Everything in the data that follows should be given again verbatim, except the images.

> **SOURCE DATA**

━━━━━━━━━━━━━━━━

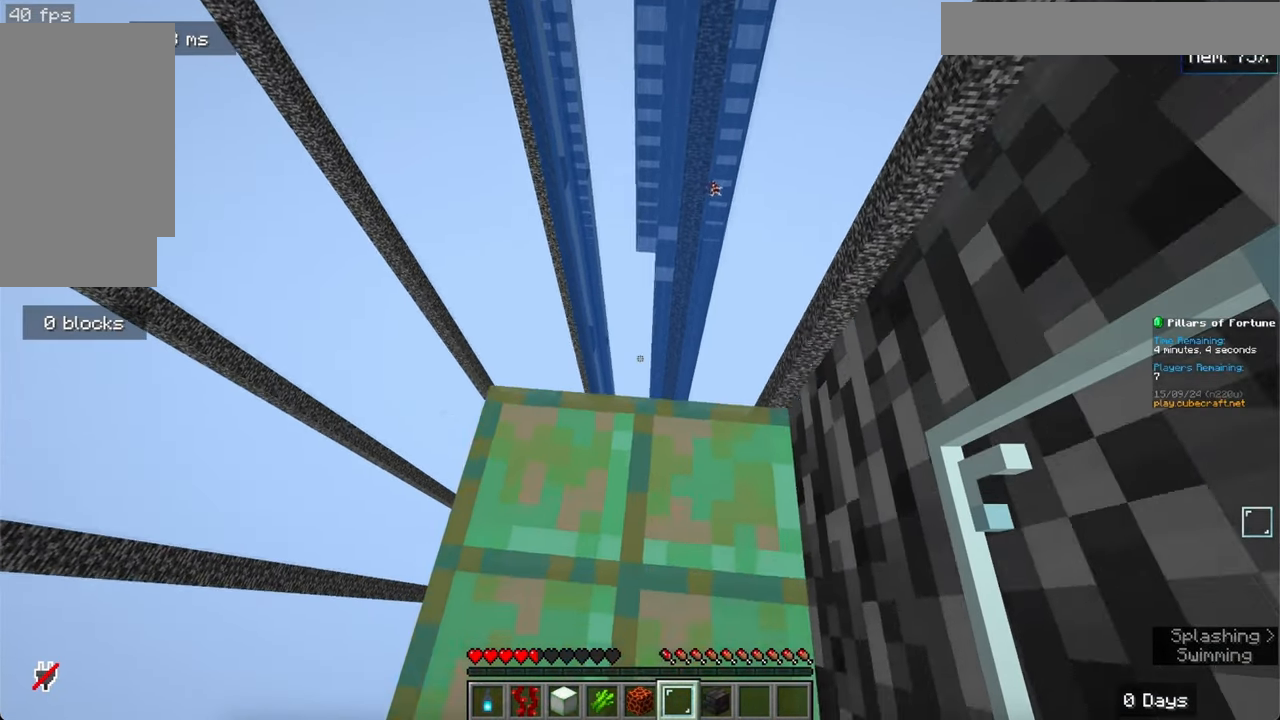
{"keys": ["a"], "mouse": [], "events": [[150, "s", "up"], [217, "a", "down"]]}
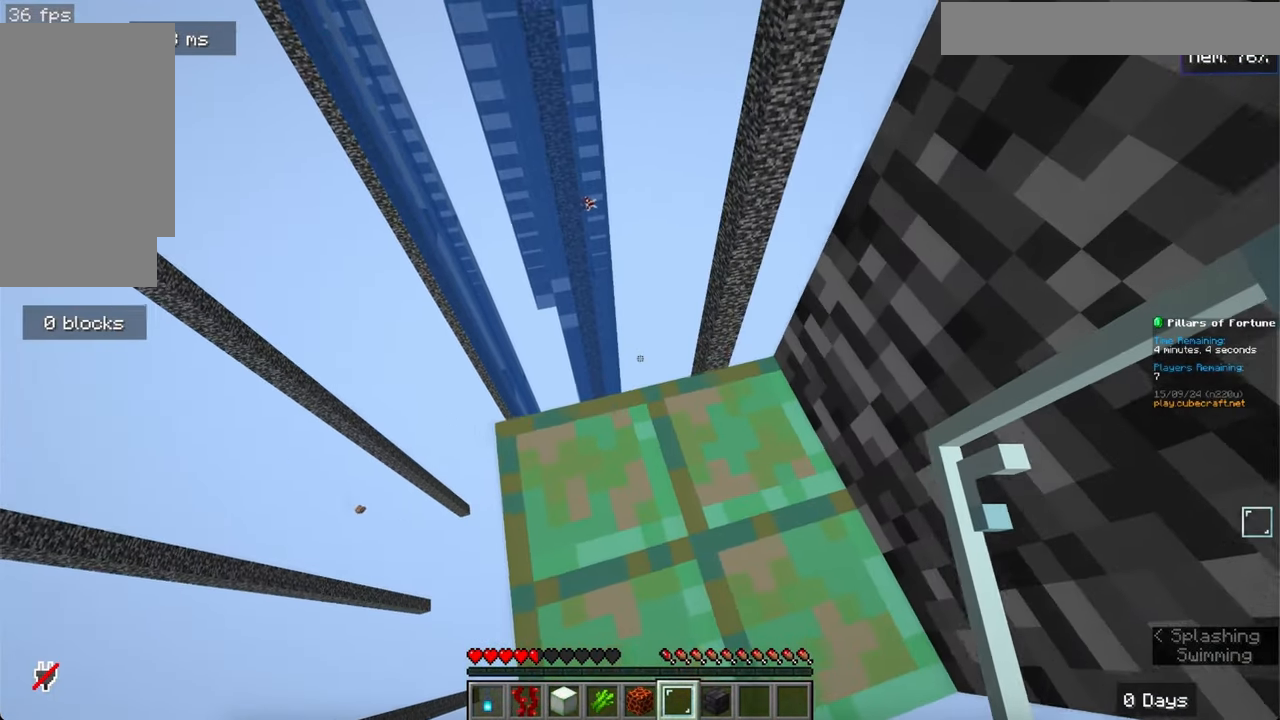
{"keys": ["d"], "mouse": [], "events": [[17, "a", "up"], [150, "d", "down"]]}
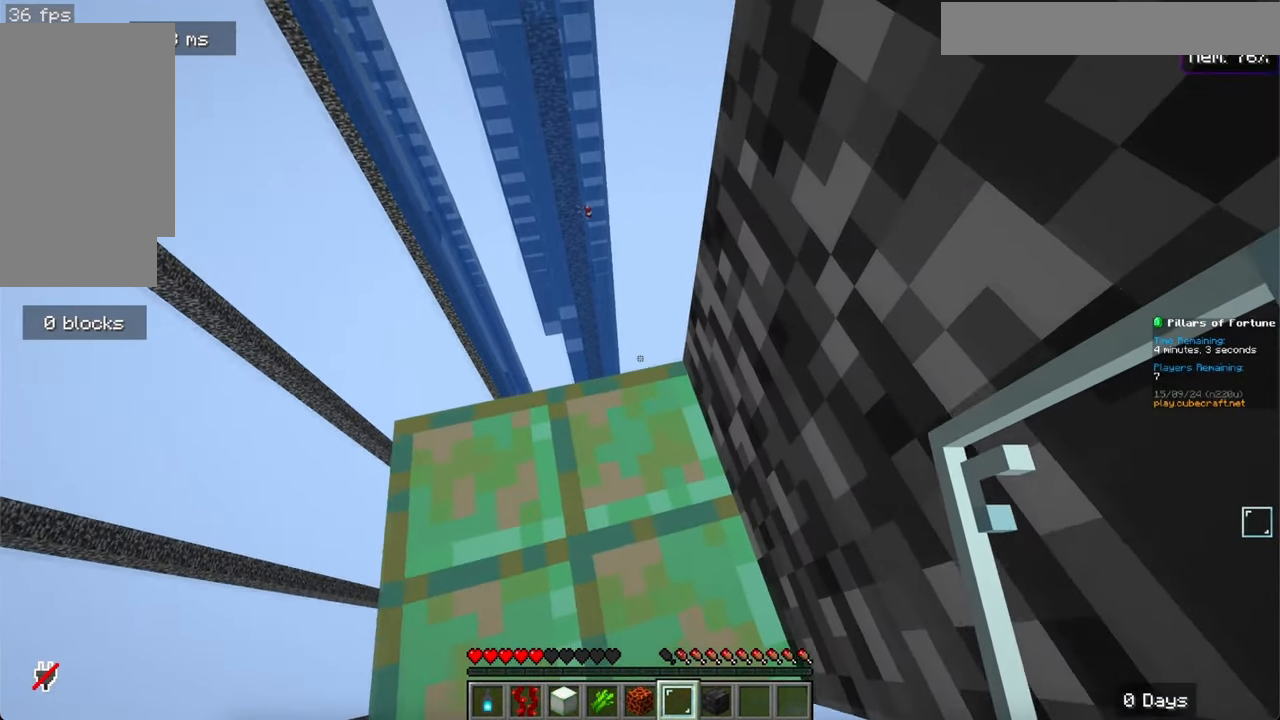
{"keys": [], "mouse": [], "events": [[17, "w", "down"], [67, "d", "up"], [267, "w", "up"]]}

━━━━━━━━━━━━━━━━

> **REPLY**
{"keys": ["a"], "mouse": [], "events": [[150, "s", "up"], [217, "a", "down"]]}
{"keys": ["d"], "mouse": [], "events": [[17, "a", "up"], [150, "d", "down"]]}
{"keys": [], "mouse": [], "events": [[17, "w", "down"], [67, "d", "up"], [267, "w", "up"]]}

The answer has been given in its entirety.